After the Israeli government received information locating Eichmann in Buenos Aires, where he worked at a Mercedes-Benz factory, a Mossad agent was dispatched to photograph him surreptitiously. The images then were compared with wartime photos of Eichmann, and 10 similarities were found — including the left ear, nose and forehead — carefully noted in a sketch and accompanying handwritten report that are on display in the exhibit.

Members of the capture team from the Mossad and Shin Bet, Israel's domestic intelligence service, entered Argentina separately from different countries with false travel documents, armed with a dossier that outlined Eichmann's physical characteristics, based on information gleaned from his SS file and other sources.

After staking out his house using tourist maps, Shin Bet agents seized Eichmann on the evening of May 11, 1960, when he got off a bus on his way home from work. He was held for nine days in a safe house and questioned as the Israeli agents awaited a special flight of Israel's El Al airlines that was carrying a delegation who'd been sent to participate in Argentina's celebrations of 150 years of independence.

The flight was a cover for the return journey with the captive. Eichmann would be hustled aboard dressed in an El Al uniform and passed off as an ill crew member.

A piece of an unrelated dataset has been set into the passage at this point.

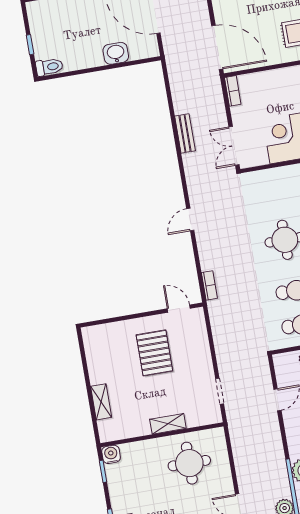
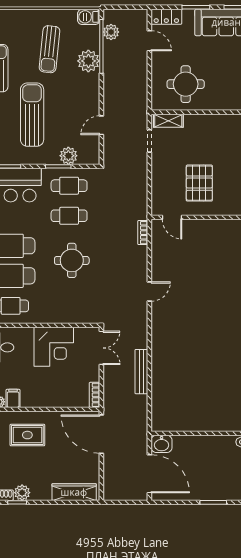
washbasin: (116, 53) -> (162, 444), moved
bench: (185, 133) -> (141, 372), width x1.36
shelving: (168, 424) -> (168, 121), moved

Rafi Eitan, who commanded the abduction team, recalled in a videotaped interview shown at the exhibit the heady moments after Eichmann was seized. "Eichmann's head was in my lap" as they sped away in a car, he said. He quickly felt for scars that Eichmann was supposed to have on his arm and abdomen, to verify the captive's identity.

"I was excited, but of course I kept cool and reserved," Eitan recalled. Another agent warned Eichmann in German that "if you value your life, keep quiet."

Oon arrival at the safe house, Eichmann was asked repeatedly for his name. After initially giving two aliases, he acknowledged his true identity, Eitan recalled.

"I am indeed Adolf Eichmann," Eitan quoted him as saying. "May I have a glass of red wine?"